The sinking scenes were filmed on board of the former luxury liner CAP ARCONA. This boat was later used in 1945 to evacuate thousands of prisoners of the concentration camp Neuengamme (near Hamburg) to Denmark. The CAP ARCONA was accidentally bombed by Allied forces in the bay of Luebeck. Only a few prisoners survived the sinking of the ship. Most were killed on board or shot by SS-guards and Hitler youth who took position on the beach not far from the sinking ship. But the evacuation turned out to be a ruse. The Nazis secretly ordered all prisoners to be killed and the ship was laden with explosives so everyone would perish when the ship was hit by an allied bomb.
After seeing this film, Propaganda Minister Josef Goebbels thought the scenes of mass panic were not appropriate viewing for Germans, who were then being subjected to British bombing. So he allowed only foreign release, with the film premiering in Paris in 1943. Beginning in late 1949 Germans could see the film, but Allied powers forbade its showing in West Germany in 1950 because of its anti-British propaganda.
After the film was confiscated by the allies in 1945, the footage from the sinking scenes would be recycled into numerous films and television shows whenever a low budget production required to show scenes of a massive shipwreck.

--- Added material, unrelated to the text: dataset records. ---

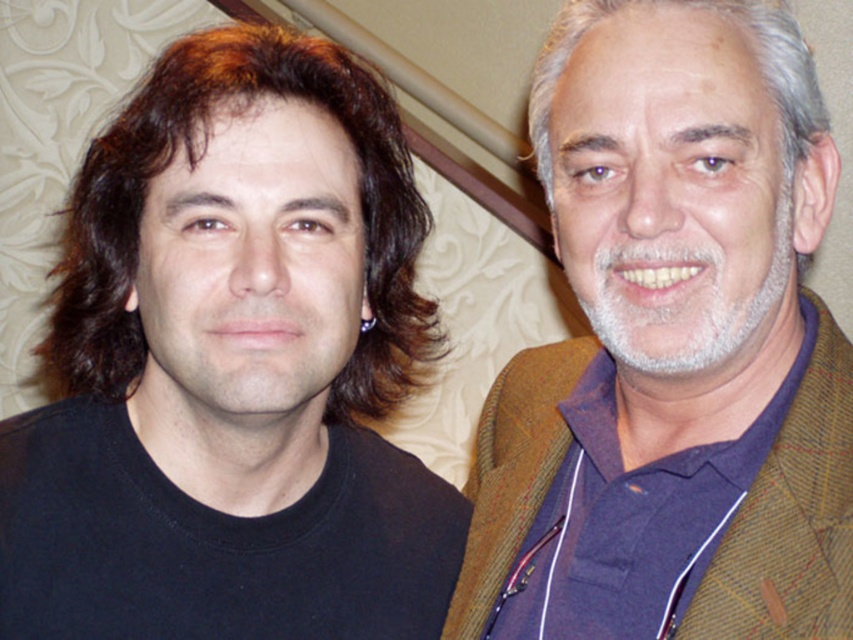
Who is positioned more to the left, brown woolen jacket at right or brownshinyhair at left?

From the viewer's perspective, brownshinyhair at left appears more on the left side.

In the scene shown: How distant is brown woolen jacket at right from brownshinyhair at left?

brown woolen jacket at right and brownshinyhair at left are 24.84 centimeters apart from each other.

This screenshot has width=853, height=640. I want to click on brown woolen jacket at right, so click(x=672, y=348).

Find the location of a particular element. The image size is (853, 640). brown woolen jacket at right is located at coordinates (672, 348).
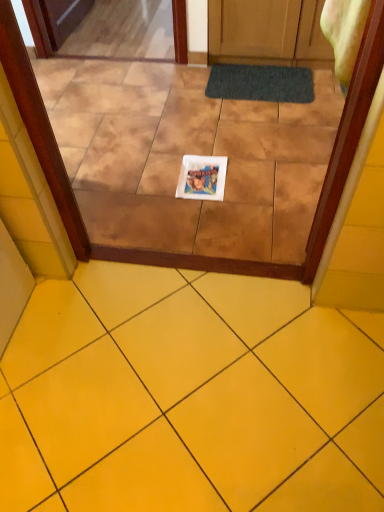
Find the location of a particular element. free space behind white paper at center is located at coordinates (196, 146).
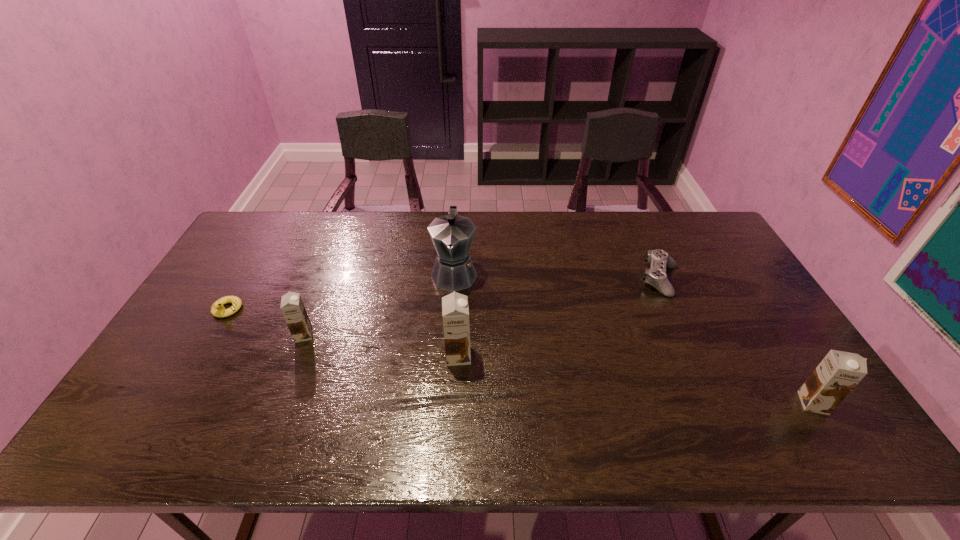
Find the location of a particular element. vacant space at the far edge is located at coordinates (321, 215).

The width and height of the screenshot is (960, 540). Find the location of `free space at the near edge of the desktop`. free space at the near edge of the desktop is located at coordinates (578, 380).

Identify the location of vacant space at the left edge of the desktop. This screenshot has width=960, height=540. 217,272.

In the image, there is a desktop. Find the location of `vacant space at the right edge`. vacant space at the right edge is located at coordinates (702, 269).

Find the location of a particular element. The image size is (960, 540). free space at the far left corner is located at coordinates (290, 226).

Locate an element on the screen. The width and height of the screenshot is (960, 540). free region at the near right corner of the desktop is located at coordinates (778, 380).

Where is `free space between the nearest chocolate milk and the shortest chocolate milk`? This screenshot has height=540, width=960. free space between the nearest chocolate milk and the shortest chocolate milk is located at coordinates (559, 369).

Find the location of `free space that is in between the coffeepot and the control`. free space that is in between the coffeepot and the control is located at coordinates pos(557,276).

Where is `free area in between the rightmost object and the second chocolate milk from left to right`? free area in between the rightmost object and the second chocolate milk from left to right is located at coordinates (636, 380).

You are a GUI agent. You are given a task and a screenshot of the screen. Output one action in this format:
    pyautogui.click(x=<x>, y=<y>)
    Task: Click on the vacant space that is in between the leftmost object and the second object from right to left
    The width and height of the screenshot is (960, 540).
    Given the screenshot: What is the action you would take?
    pyautogui.click(x=444, y=295)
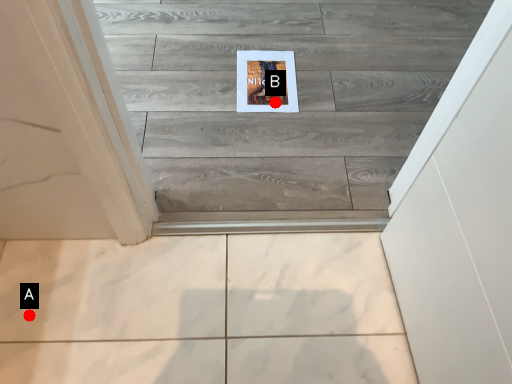
Question: Two points are circled on the image, labeled by A and B beside each circle. Which of the following is the closest to the observer?

Choices:
 (A) A is closer
 (B) B is closer

Answer: (A)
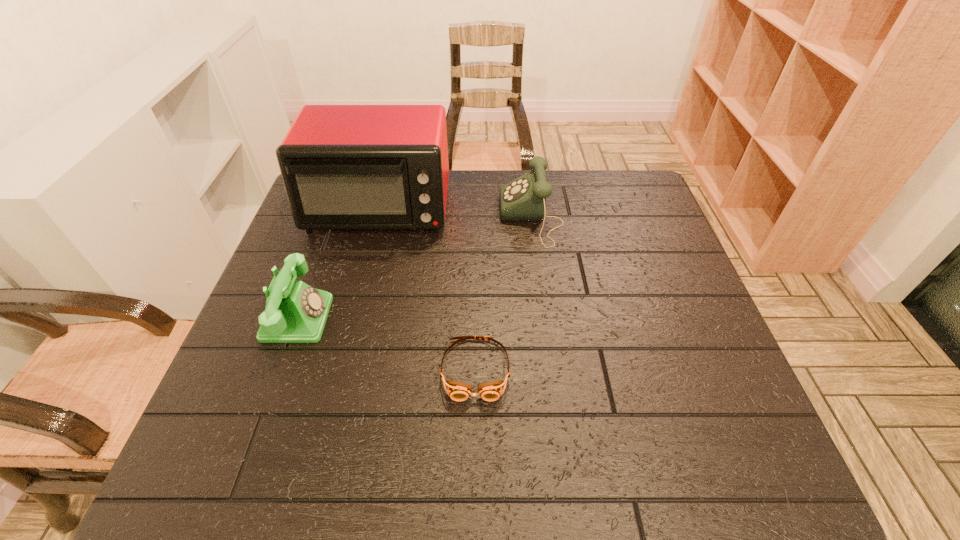
This screenshot has height=540, width=960. Find the location of `object that is the third closest to the farther telephone`. object that is the third closest to the farther telephone is located at coordinates (295, 312).

Identify which object is the closest to the nearer telephone. Please provide its 2D coordinates. Your answer should be formatted as a tuple, i.e. [(x, y)], where the tuple contains the x and y coordinates of a point satisfying the conditions above.

[(345, 167)]

This screenshot has height=540, width=960. What are the coordinates of `free space that satisfies the following two spatial constraints: 1. on the front-facing side of the toaster oven; 2. on the dial of the left telephone` in the screenshot? It's located at click(349, 318).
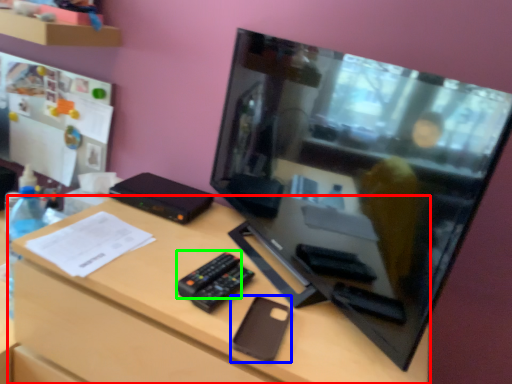
Question: Which object is positioned farthest from desk (highlighted by a red box)? Select from gadget (highlighted by a blue box) and remote (highlighted by a green box).

Choices:
 (A) gadget
 (B) remote

Answer: (A)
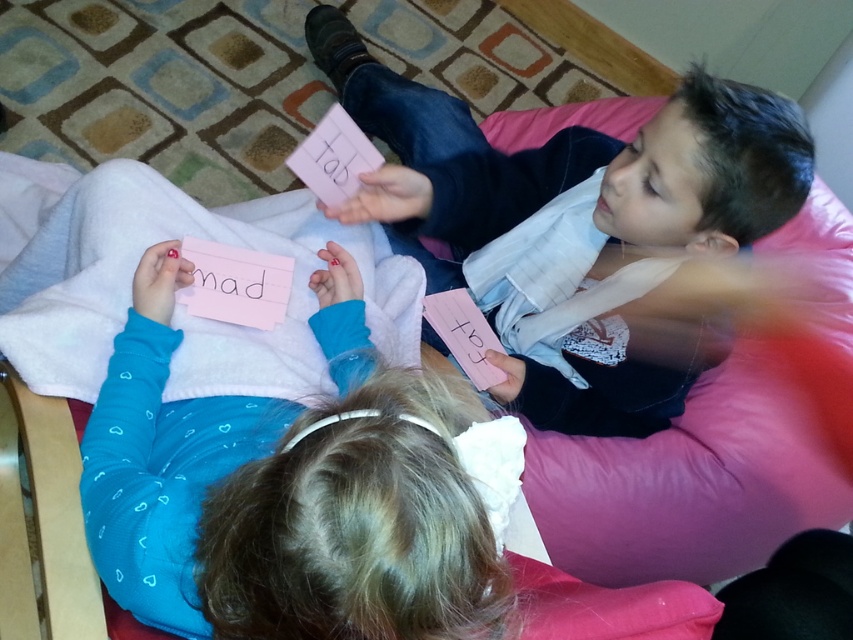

After the end of World War II, "Titanic" became one of the numerous German "trophy films" that were requisitioned by the Soviets, dubbed into Russian and screened across the Soviet block. To this day, many older Russian people mistakenly consider this film to be a Russian production.
In the original script, Sybille Schmitz's character was a Danish aristocrat named "Sigrid Oole." For reasons unknown, Josef Goebbels ordered Sigrid to be re-written as a Russian countess and the surname changed to "Olinsky" during the shoot.